» **Aim of the exercise**
Leaving out all images, write out the records that follow exactly.

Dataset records
************
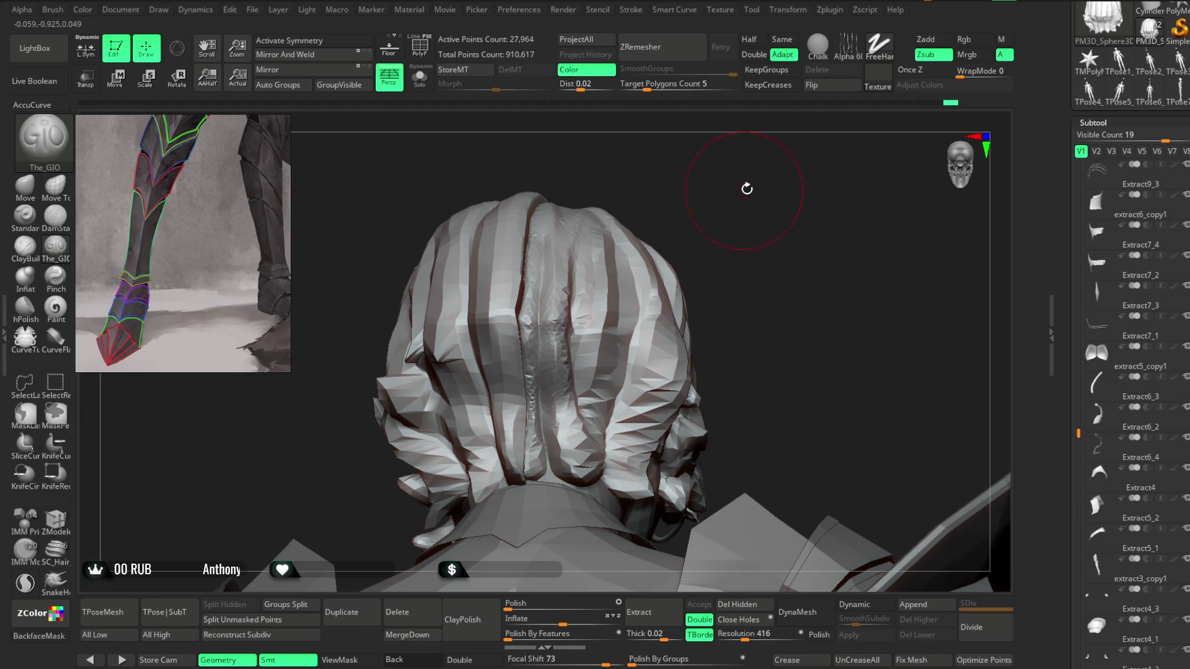
pyautogui.moveTo(743, 186); pyautogui.dragTo(601, 281)
pyautogui.moveTo(526, 306)
pyautogui.mouseDown(button='right')
pyautogui.moveTo(638, 205)
pyautogui.moveTo(555, 258)
pyautogui.mouseUp(button='right')
pyautogui.moveTo(554, 327); pyautogui.dragTo(581, 301, button='right')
************
» **Answer box**
pyautogui.moveTo(743, 186); pyautogui.dragTo(601, 281)
pyautogui.moveTo(526, 306)
pyautogui.mouseDown(button='right')
pyautogui.moveTo(638, 205)
pyautogui.moveTo(555, 258)
pyautogui.mouseUp(button='right')
pyautogui.moveTo(554, 327); pyautogui.dragTo(581, 301, button='right')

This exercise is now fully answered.